2) « Figure de rhétorique » ou espace figural ?

Le code de la langue est une trame formée d'écarts réglés, de structures oppositionnelles stables : la signification s'y fait « limpide, elle se marque par la présence immédiate du signifié, par la transparence du signifiant » 561 . Le mouvement du figural, lui, défait les intervalles, produit une « déformation qui impose à la disposition des unités linguistiques une autre forme » 562 , et dérange certes les significations ; mais cette perturbation dans le code n'y est, selon Lyotard, nullement contradictoire avec la vocation « communicationnelle » de l'énoncé : il est au contraire une puissance informative, par quoi « l'autre de la signification (peut) venir habiter le discours », « y produi(re) des anomalies et s'y rend(re) ainsi visible » 563 . L'autre de la signification, c'est le « montrer », le « faire voir », la « désignation » : car « lorsque la parole se fait chose ce n'est pas pour copier une chose visible mais pour rendre visible une « chose » invisible [...] : l'imaginaire dont elle parle, elle en prend la forme » 564 . On devine ici combien cette dynamique du figural, identifiée à une puissance ostensive qui permet de rendre visible une « chose » invisible, est d'un inestimable secours pour comprendre l'enjeu de la rhétorique du metteur en scène, dont le travail consiste essentiellement en un « faire voir ».
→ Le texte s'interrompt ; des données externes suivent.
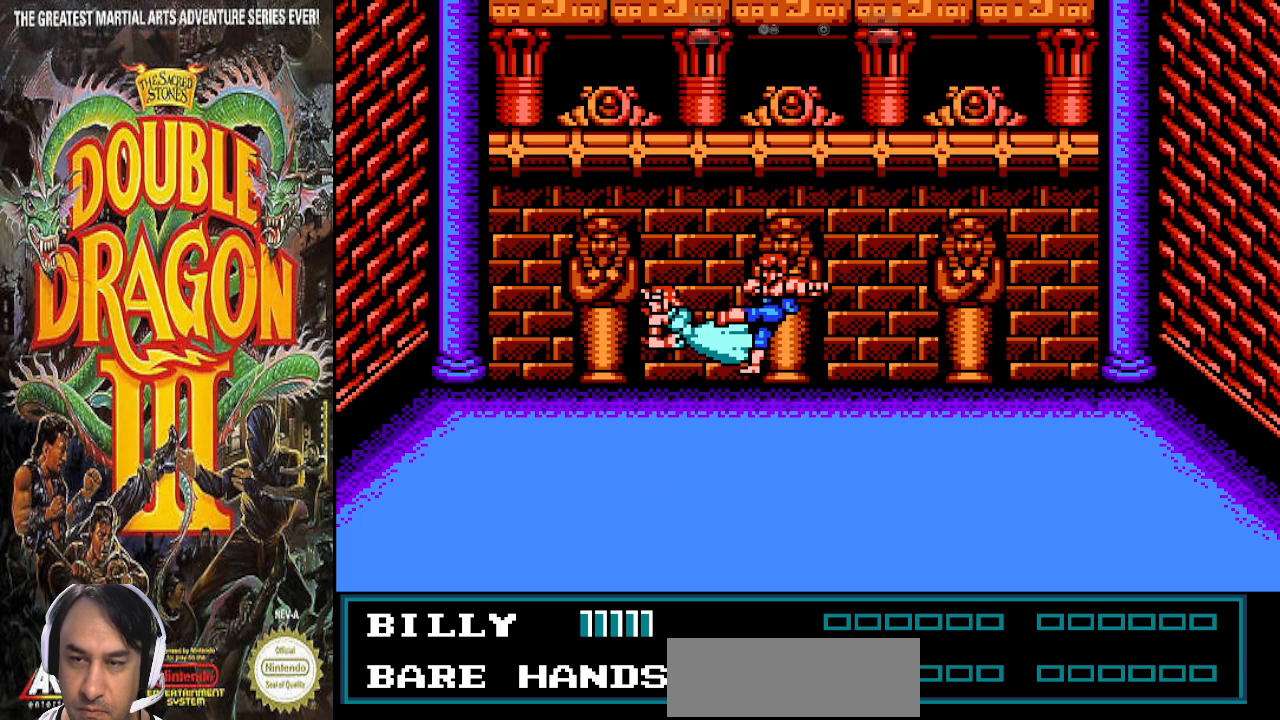
{"buttons": [], "events": []}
Lyotard fait ainsi basculer la figure du côté de la vision : plutôt que de parler d'opacité de la figure, il parle d'épaisseur et de distance - mais c'est la distance même de la perception visuelle, par opposition à la transparence et à l'immédiateté de la signification : c'est « l'épaisseur de la désignation, [...] cette distance qui fait que ce dont on parle, on l'a en vue, on a l’œil sur lui, on le regarde, et on cherche à l'approcher » 565 . La figure n'est certes pas transparente en termes de signification, mais son épaisseur même donne à voir l'objet qu'elle vise, cet horizon vers lequel elle tend : Lyotard n'emploie guère le terme de « communication », mais il ne laisse pas d'insister sur la délivrance de sens portée par la figure, qui permet de « défaire le code, sans pourtant défaire le message, mais au contraire en délivrant le sens, les réserves sémantiques latérales, que masque la parole charpentée » 566 . Tandis que le Groupe  insiste sur la perte en termes de qualité d'information de la figure (perte qui est en quelque sorte « rachetée » par le gain esthétique, et qui fonde le poétique), Lyotard n'a de cesse de révéler la capacité de la figure à informer la langue chaque fois que le simple usage du code échoue à signifier, à montrer en le rendant « sensible », « visible » ce que la parole parlée ne sait pas - et ne peut pas - dire. Ce que la figure perd en signification, elle le gagne en désignation : elle ne fait pas comprendre, elle fait voir, et son « opacité » est une salutaire « profondeur ». Attachée que nous sommes à la notion de « vision » dans la parole de mise en scène, on comprendra aisément que l'on se fie à la conception lyotardienne de la figure plutôt qu'à celle des théoriciens de Liège.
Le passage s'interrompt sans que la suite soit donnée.